Village in Cambridgeshire, England

Wimblington is a village in the Isle of Ely, Cambridgeshire, England, with a population of 1700 as of the 2001 census, including Stonea and increasing to 2,211 at the 2011 Census.

==History==
The place-name 'Wimblington' is first attested in a document of circa 975, where it appears as Wimblingetune. The name means 'the town or settlement of Winebald's people'.

Formerly a hamlet of the large Doddington parish, in 1874 it became a separate parish and a new church, St Peter's, was opened on 15 May of that year. The church was designed by Thomas Henry Wyatt. The village is effectively divided into two; a hamlet known as Eastwood End is separated from the main village by the A141 road, which was previously divided by the St Ives extension of the Great Eastern Railway line between March and Chatteris. Wimblington railway station closed in 1967.

Wimblington won the Cambridgeshire Times and Wisbech Standard "Best Kept Village" award nine times and in 1997 came second in the "National Village of the Year" competition. In 2002 and 2003 Wimblington & Stonea won the Fenland Section of the Calor Village of the Year competition. In 2003 Wimblington & Stonea also won the Cambridgeshire section, an achievement which was marked by the presentation of the Fairhaven Trophy, which was awarded by Lord Fairhaven of Anglesey Abbey. In the same year, Wimblington & Stonea was one of 40 villages throughout England and Wales to be put forward for the Village of the Year final, where the community won the Youth Section for the East of England and the Home Counties.

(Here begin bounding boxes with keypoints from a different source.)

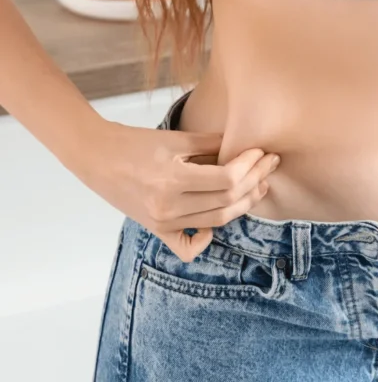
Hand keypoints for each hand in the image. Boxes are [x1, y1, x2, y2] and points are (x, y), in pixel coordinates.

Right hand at [82, 120, 280, 261]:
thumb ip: (210, 143)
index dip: (249, 166)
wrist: (99, 159)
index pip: (226, 180)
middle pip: (226, 202)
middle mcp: (168, 207)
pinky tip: (217, 222)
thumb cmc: (136, 142)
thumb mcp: (175, 137)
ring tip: (259, 186)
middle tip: (269, 165)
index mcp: (172, 180)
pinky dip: (206, 239)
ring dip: (243, 205)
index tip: (261, 152)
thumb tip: (244, 145)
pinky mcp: (157, 230)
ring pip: (216, 223)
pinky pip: (187, 247)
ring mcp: (162, 223)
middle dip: (254, 182)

In 2005 the community raised funds for the refurbishment of the village's Italian marble War Memorial in St Peter's churchyard. The re-dedication ceremony took place just before Remembrance Sunday, which was the target date in 2005, the year marking the 60th Anniversary of the ending of World War II. As the memorial was refurbished it was agreed within the village and by various organisations, after much consultation the name of Percy Bush Cox should be removed from the War Memorial. Cox was "missing in action believed dead" following World War I, however it was discovered that Percy was still alive in 1950 when he was reunited with his family. Cox was photographed at the War Memorial and pointing at his name along with his father and brother, the photo was released in the local newspapers. Cox took his own life in the 1950s and it was discovered he had been living under another name, Ernest Durham.

==Sport in the village==

Wimblington has a football club which consists of three teams. The village has a cricket team and archery is also practised in the village. Wimblington has two sports pitches, of which Parkfield is the main one with space for two football pitches, a cricket pitch, basketball court also used for five a side football, and a pub. The other sports field in Wimblington is solely a football pitch but has a playground for children.

The pub in the village is The Anchor. The village also had another two pubs, the oldest being the Carpenters Arms which was built in the early 17th century.